From mboxrd@z Thu Jan  1 00:00:00 1970
From: Sowmini Varadhan <sowmini.varadhan@oracle.com>
Date: Wed, 01 Apr 2015 01:08:18 +0000
Subject: Re: [PATCH v8 RFC 0/3] Generic IOMMU pooled allocator
Message-Id: <551B4502.1020603@oracle.com>
List-Id: <sparclinux.vger.kernel.org>
References: <cover.1427761300.git.sowmini.varadhan@oracle.com>	
 <20150331180642.GA13314@oracle.com>
 <1427850091.20500.150.camel@kernel.crashing.org>
In-Reply-To: <1427850091.20500.150.camel@kernel.crashing.org>
MIME-Version: 1.0
Content-Type: text/plain; charset="us-ascii"
Content-Transfer-Encoding: 7bit
To: Benjamin Herrenschmidt <benh@kernel.crashing.org>
Cc: aik@au1.ibm.com, anton@au1.ibm.com, paulus@samba.org, sparclinux@vger.kernel.org, linuxppc-dev@lists.ozlabs.org, davem@davemloft.net

On 03/31/2015 09:01 PM, Benjamin Herrenschmidt wrote:
> On Tue, 2015-03-31 at 14:06 -0400, Sowmini Varadhan wrote:
>> Having bravely said that..
>>
>> the IB team informs me that they see a 10% degradation using
>> the spin_lock as opposed to the trylock.
>>
>> one path going forward is to continue processing this patch-set
>> as is. I can investigate this further, and later revise the spin_lock
>> to the trylock, after we are certain that it is good/necessary.
>
> Have they tried using more pools instead ?
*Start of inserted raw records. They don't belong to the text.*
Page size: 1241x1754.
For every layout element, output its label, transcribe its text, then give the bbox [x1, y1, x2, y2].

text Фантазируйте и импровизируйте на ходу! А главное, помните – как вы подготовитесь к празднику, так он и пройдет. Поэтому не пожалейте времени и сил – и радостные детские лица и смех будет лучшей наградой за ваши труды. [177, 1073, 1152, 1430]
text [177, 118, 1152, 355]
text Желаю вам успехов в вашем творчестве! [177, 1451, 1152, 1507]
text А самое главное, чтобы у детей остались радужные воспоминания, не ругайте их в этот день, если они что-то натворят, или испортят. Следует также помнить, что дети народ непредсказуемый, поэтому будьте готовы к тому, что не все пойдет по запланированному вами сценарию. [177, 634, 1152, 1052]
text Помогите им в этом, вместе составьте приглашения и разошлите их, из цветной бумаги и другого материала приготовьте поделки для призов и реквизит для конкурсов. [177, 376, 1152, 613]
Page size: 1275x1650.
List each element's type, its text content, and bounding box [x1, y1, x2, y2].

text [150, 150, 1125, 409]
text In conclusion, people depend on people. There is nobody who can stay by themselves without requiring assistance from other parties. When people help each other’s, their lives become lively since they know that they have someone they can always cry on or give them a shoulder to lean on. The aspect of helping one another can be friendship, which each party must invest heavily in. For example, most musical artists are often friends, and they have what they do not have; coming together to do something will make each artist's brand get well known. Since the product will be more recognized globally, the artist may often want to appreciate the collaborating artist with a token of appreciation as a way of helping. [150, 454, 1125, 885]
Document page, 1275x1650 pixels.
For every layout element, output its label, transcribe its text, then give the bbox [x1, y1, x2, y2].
we just tried 32 instead of 16, no change to perf.

Looks like their current bottleneck is the find_next_zero_bit (they
can get a 2X perf improvement with the lock fragmentation, but are
then hitting a new ceiling, even with the trylock version)


I'm starting to wonder if  some approximation of dma premapped
buffers may be needed. Doing a map/unmap on each packet is expensive.